Wild Pantex – Triple Play Bobcats
Article by Jim Ray, Pantex Wildlife Biologist/Scientist
Frequently, after checking my e-mail real quick in the mornings, I’ll venture out in my truck to check various trapsets that we have set for bobcats. On October 4, I made the first of five scheduled stops. I walked around the end of the treerow and made my way to the first trapset which consisted of two box traps.
Hmm, both trap doors were closed. Trapping had been slow all summer, so I wondered if it was the wood rats or striped skunks that we had been catching at this site. Not this time! A half-grown bobcat kitten peered out from one trap, and another kitten from the other trap. I then walked on down the treerow to the other double-trapset. The door was open on the first trap but, COOL, there was another bobcat kitten in the second. I returned to my truck and called my collaborators at West Texas A&M University (WTAMU) to get them on their way. I, then, headed out to check the remaining trapsets at other locations.

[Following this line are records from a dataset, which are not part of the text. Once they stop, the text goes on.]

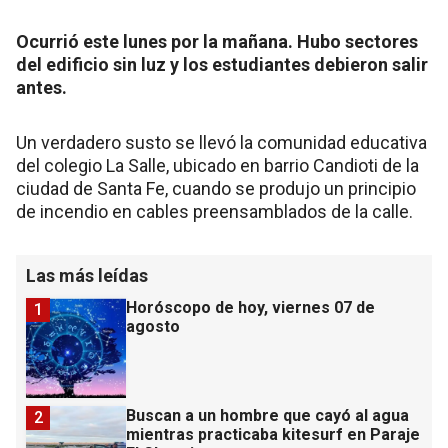
Ocurrió este lunes por la mañana. Hubo sectores
del edificio sin luz y los estudiantes debieron salir
antes.
Un verdadero susto se llevó la comunidad educativa
del colegio La Salle, ubicado en barrio Candioti de la
ciudad de Santa Fe, cuando se produjo un principio
de incendio en cables preensamblados de la calle.
Las más leídas
Horóscopo de hoy, viernes 07 de
1
agosto
Buscan a un hombre que cayó al agua
2
mientras practicaba kitesurf en Paraje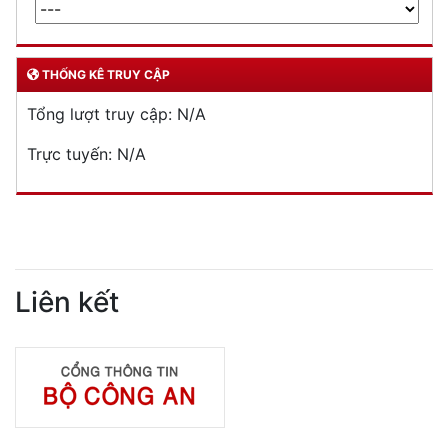
THỐNG KÊ TRUY CẬP
Tổng lượt truy cập:
N/A
Trực tuyến:
N/A
Liên kết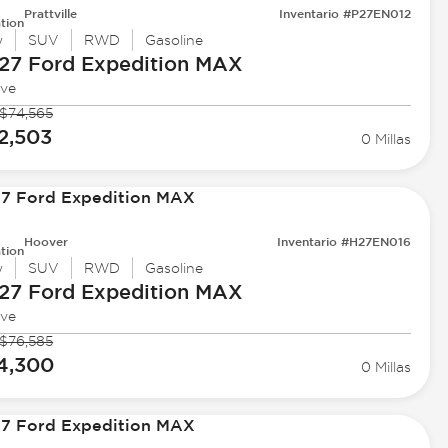
Prattville
Inventario #P27EN012
tion
w
SUV
RWD
Gasoline
27 Ford
Expedition MAX
ive
$74,565
2,503
0 Millas
Hoover
Inventario #H27EN016
tion
w
SUV
RWD
Gasoline
27 Ford
Expedition MAX
ive
$76,585
4,300
0 Millas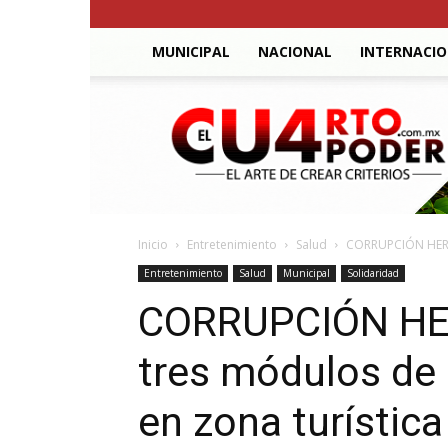
MUNICIPAL
NACIONAL
INTERNACI
El
Cuarto
Poder
Inicio
Entretenimiento
Salud
CORRUPCIÓN HERED
Entretenimiento
Salud
Municipal
Solidaridad
CORRUPCIÓN HER
tres módulos de
en zona turístic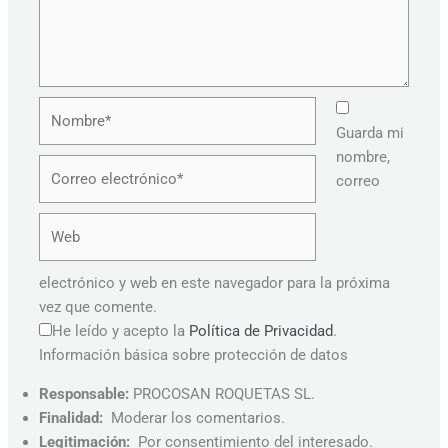
Nombre*
Guarda mi
nombre,
Correo
correo
electrónico*
Web
electrónico y web en este navegador para la próxima
vez que comente.
He leído y acepto la
Política de Privacidad
.
Información básica sobre protección de datos
Responsable:
PROCOSAN ROQUETAS SL.
Finalidad:
Moderar los comentarios.
Legitimación:
Por consentimiento del interesado.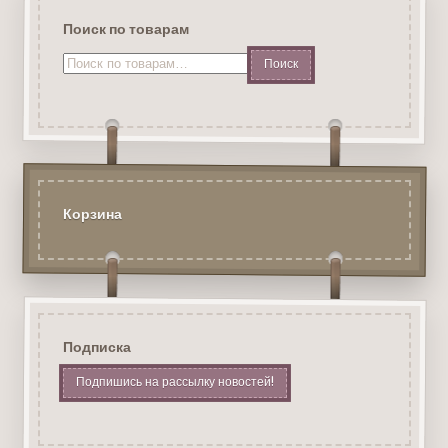
Поиск по товарам
Искать:
Корзина
Подписка
Подпишись на рассылку новостей!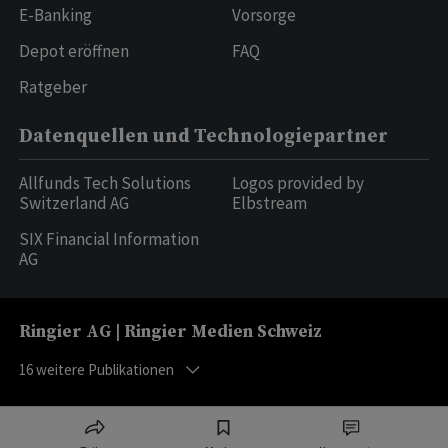
E-Banking
Vorsorge
Depot eröffnen
FAQ
Ratgeber
Datenquellen und Technologiepartner
Allfunds Tech Solutions
Logos provided by
Switzerland AG
Elbstream
SIX Financial Information
AG
Ringier AG | Ringier Medien Schweiz
16
weitere Publikationen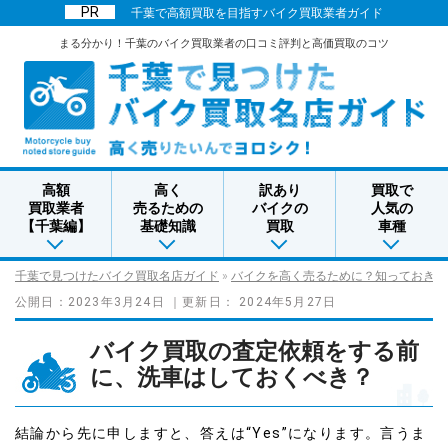
千葉で高額買取を目指すバイク買取業者ガイド
まる分かり！千葉のバイク買取業者の口コミ評判と高価買取のコツ
高額
高く
訳あり
買取で
買取業者
売るための
バイクの
人気の
【千葉編】
基礎知識
買取
車種
千葉で見つけたバイク買取名店ガイド
»
バイクを高く売るために？知っておきた
公開日：
2023年3月24日
｜更新日：
2024年5月27日
バイク買取の査定依頼をする前
に、洗車はしておくべき？
結論から先に申しますと、答えは“Yes”になります。言うま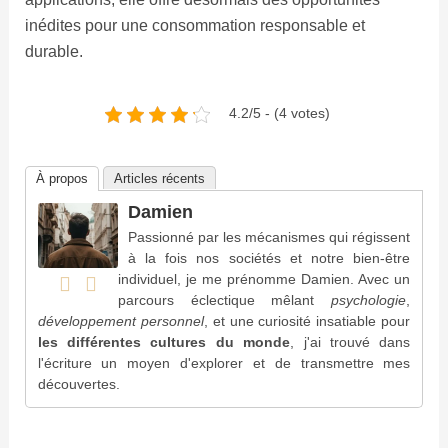
inédites pour une consommation responsable et
durable.
4.2/5 - (4 votes)
À propos
Articles récents
Damien
Passionné par les mécanismes qui régissent
à la fois nos sociétés et notre bien-être
individuel, je me prénomme Damien. Avec un
parcours éclectique mêlant
psychologie
,
développement personnel
, et une curiosité insatiable pour
les différentes cultures du monde
, j'ai trouvé dans
l'écriture un moyen d'explorer et de transmettre mes
découvertes.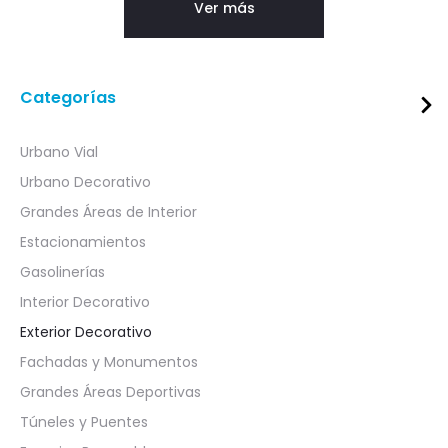
Ver más
Categorías
Urbano Vial
Urbano Decorativo
Grandes Áreas de Interior
Estacionamientos
Gasolinerías
Interior Decorativo
Exterior Decorativo
Fachadas y Monumentos
Grandes Áreas Deportivas
Túneles y Puentes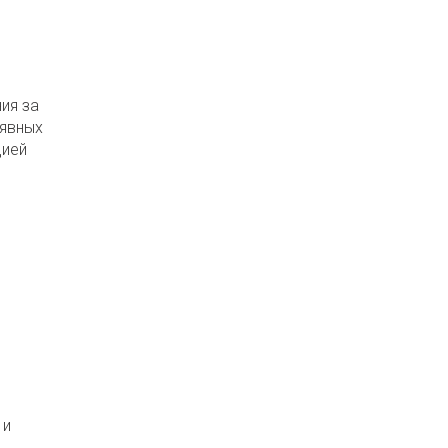
ия за
 явных
цией
 и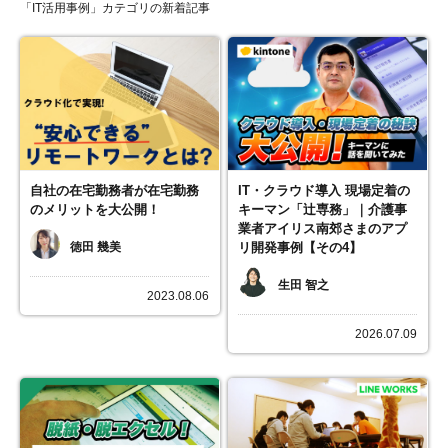
「IT活用事例」カテゴリの新着記事
自社の在宅勤務者が在宅勤務
IT・クラウド導入 現場定着の
のメリットを大公開！
キーマン「辻専務」｜介護事
業者アイリス南郊さまのアプ
徳田 幾美
リ開発事例【その4】
生田 智之
2023.08.06
2026.07.09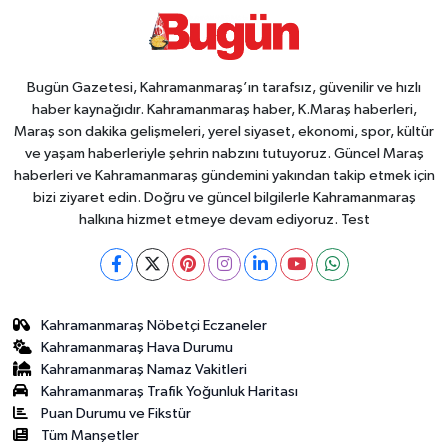
Bugün Gazetesi, Kahramanmaraş’ın tarafsız, güvenilir ve hızlı
haber kaynağıdır. Kahramanmaraş haber, K.Maraş haberleri,
Maraş son dakika gelişmeleri, yerel siyaset, ekonomi, spor, kültür
ve yaşam haberleriyle şehrin nabzını tutuyoruz. Güncel Maraş
haberleri ve Kahramanmaraş gündemini yakından takip etmek için
bizi ziyaret edin. Doğru ve güncel bilgilerle Kahramanmaraş
halkına hizmet etmeye devam ediyoruz. Test
Kahramanmaraş Nöbetçi Eczaneler
Kahramanmaraş Hava Durumu
Kahramanmaraş Namaz Vakitleri
Kahramanmaraş Trafik Yoğunluk Haritası
Puan Durumu ve Fikstür
Tüm Manşetler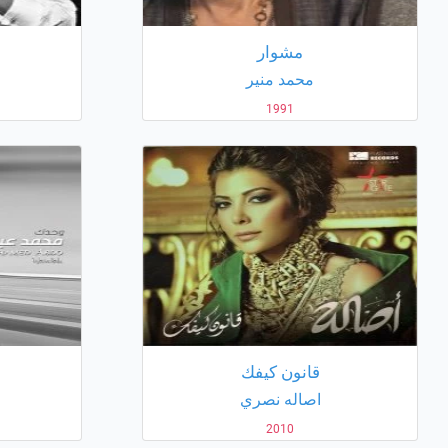
مشوار
محمد منير
1991
قانون كيفك
اصاله نصري
2010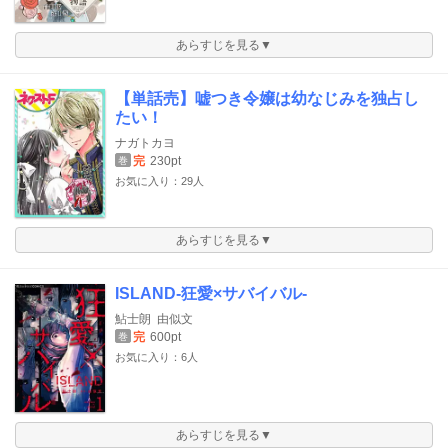
あらすじを見る▼
【単話売】嘘つき令嬢は幼なじみを独占し
たい！
ナガトカヨ
完
230pt
巻
お気に入り：29人
あらすじを見る▼
ISLAND‐狂愛×サバイバル‐
鮎士朗
由似文
完
600pt
巻
お気に入り：6人
あらすじを見る▼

Even though bobcats had previously been recorded in the surrounding counties, the appearance of the mother of these kittens’ in 2006 was the first documentation at Pantex. By 2009, two bobcats with kittens were documented and Pantex contracted with Dr. Raymond Matlack with the Department of Life, Earth, and Environmental Sciences at WTAMU to collaborate on trapping, marking and tracking these cats on and around the facility. Since then, dozens of students, including Graduate Student, Lena Thurmond, who’s Master of Science Thesis will be based on the cats, have assisted in over 30 captures of bobcats on and around Pantex.
Back to the present….
As the WTAMU crew arrived an hour later, I joined them to take part in the processing of the cat. Today’s crew is team leader, James Skaggs, along with Erika Knowles, and Dustin Henderson. Laura Bailey with the Pantex Public Affairs Office joins us to take some photos.
Moments later WTAMU pokes the first kitten with a jab stick loaded with sedative and we back away, waiting for the sedative to take effect. Ten minutes later and its “bobcat down,” and time to get busy. The cat’s eyes remain open, but its body is limp. To combat the drying effects of the sedative we, periodically, use our hand to “blink” its eyes, while keeping its eyes covered in-between “blinks.”
I snap photos and help occasionally as WTAMU goes through the process:
- Determines sex
- Takes various measurements of the body and tail
- Weighs the cat
- Notes characteristics like scars, presence of ticks or fleas, etc.
- Inserts micro-chip under the skin of the shoulder blade area
- Takes a few drops of blood for DNA testing
- Places an ear-tag in each ear – unique colors to differentiate cats
Once finished, we place the sleeping cat back in the trap to recover for a couple of hours. Then it is on to the next cat, and then the next. All-in-all a good day; the trapping and marking of two female and one male bobcat kittens, ranging in weight from 8-11 pounds. That places them at about half the weight of their 20-21 pound mother that we have captured and weighed on three occasions.
Such is the normal processing of a bobcat. An adult cat would have received a GPS tracking collar, enabling us to track it and map its home range and habitat use. Perhaps, we will catch these guys again and they can be tracked like other adults.
The WTAMU crew hangs around for a few hours and lets the kittens out of the traps at about the same time. They’ll join up with their mother and continue to roam our Wild Pantex.
WTAMU students, James Skaggs and Erica Knowles working up a Pantex bobcat.